Non è questo che mi ha colpito.

Ho completato da qualche tempo la lettura del premio strega 2010 “Canale Mussolini”, scritto da Antonio Pennacchi, quello che dopo una storia di militanza nella CGIL e nella sinistra comunistacosì si candiderà alle prossime comunali di Latina nelle liste di FLI (proprio non lo so se ce la faccio a farcela in questo mondo così complicato).
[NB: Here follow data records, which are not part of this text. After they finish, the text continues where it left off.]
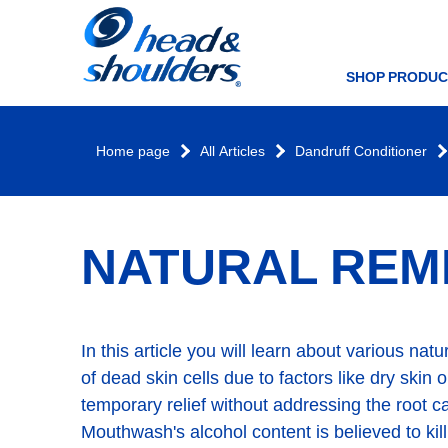
Home
page
SHOP PRODUC
Home page
All Articles
Dandruff Conditioner
NATURAL REM
In this article you will learn about various na
of dead skin cells due to factors like dry skin
temporary relief without addressing the root ca
Mouthwash's alcohol content is believed to kil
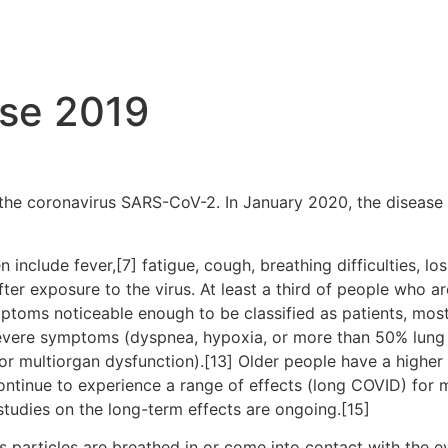
ase 2019
the coronavirus SARS-CoV-2. In January 2020, the disease 
clude fever,[7] fatigue, cough, breathing difficulties, loss
r exposure to the virus. At least a third of people who ar
ptoms noticeable enough to be classified as patients, mo
severe symptoms (dyspnea, hypoxia, or more than 50% lung
, or multiorgan dysfunction).[13] Older people have a high
ontinue to experience a range of effects (long COVID) for 
studies on the long-term effects are ongoing.[15]
particles are breathed in or come into contact with the ey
E’ un libro bellissimo. L’ho sentito parecchio, perchè a casa mia arriva la “puzza” della pianura pontina, perchè al suo interno vengono citati posti che conosco bene, l’ospedale in cui sono nato e il paese in cui sono cresciuto. L’ho sentito perchè mi ha spiegato anche un pò di quella “stranezza” che rendeva simili i miei compagni al liceo provenienti da quelle zone, così come i ragazzi che conosco di Latina.
Insomma,  avrei voluto scrivere qualcosa su questo libro, perchè ormai ho preso il vizio e mi piace fermare qualche pensiero per ricordare meglio le pagine che hanno scandito il mio tempo per giorni. Con “Canale Mussolini”  sarebbe stato faticoso, perchè è un romanzo epico, racconta la storia di una famiglia che dal veneto si trasferisce nella pianura pontina, ma in mezzo ci sono un paio di guerre, la storia del fascismo, dei fascisti… Insomma: avrei voluto ma non l’ho fatto e non lo farò;  è troppo impegnativo scrivere qualcosa su una faccenda così complessa.
Canale Mussolini
Però è un libro che si riaffaccia frequentemente nei miei pensieri. L’ha fatto anche quando ho ricevuto la mail che dicevo, col testo della Morante, dove ho letto questa frase in particolare: “il popolo italiano è cosìffatto da dare i suoi voti piuttosto al forte che al giusto; e se lo si fa scegliere fra il tornaconto e il dovere, anche conoscendo quale sarebbe il suo dovere, esso sceglie il suo tornaconto“.

In un attimo mi sono tornati in mente tutti i personaggi di Canale Mussolini. Le vicende semplici che hanno portato chissà quante persone a ritrovarsi fasciste con gli occhi abbagliati da una miriade di falsità e illusioni, le considerazioni fatte durante la lettura,  le analogie trovate tra quel presente e il nostro. E se c’è una cosa che devo ricordare in questo libro, è che mi ha trasmesso una visione positiva sul nostro tempo. Non so nemmeno se fosse nelle intenzioni dell’autore, però in questa nostra italietta del bene contro il male che va scelto anche per andare a mangiare una pizza, siamo spesso (almeno io lo sono) portati a pensare di far parte di una fazione giusta e saggia, mentre tutti gli altri sono dei plagiati, poverini.

E invece mica è così. Gli italiani non sono tutti come dice la Morante, perchè si, alcuni sono proprio dei coglioni, ma altri, molti altri, hanno semplicemente una storia diversa. Un bagaglio di esperienze differenti, che in questo particolare momento li portano a fare valutazioni che non sono per forza sbagliate; sono semplicemente differenti dalle mie. Per leggerezza, disinformazione, trascuratezza, noia, come vi pare.

Ecco, tremila parole  per fare un discorso patetico e buonista. Il fatto è che un conto è dire alcune cose quando si parla al bar, per timbrare il cartellino nella presenza del discorso, altro invece è esserne consapevoli. E pare che la consapevolezza uno la possa trovare pure sedendosi sotto un fico (…chi era costui?!). Io questa consapevolezza l’ho trovata sentendomi ignorante della mia storia di fronte alle pagine di questo libro.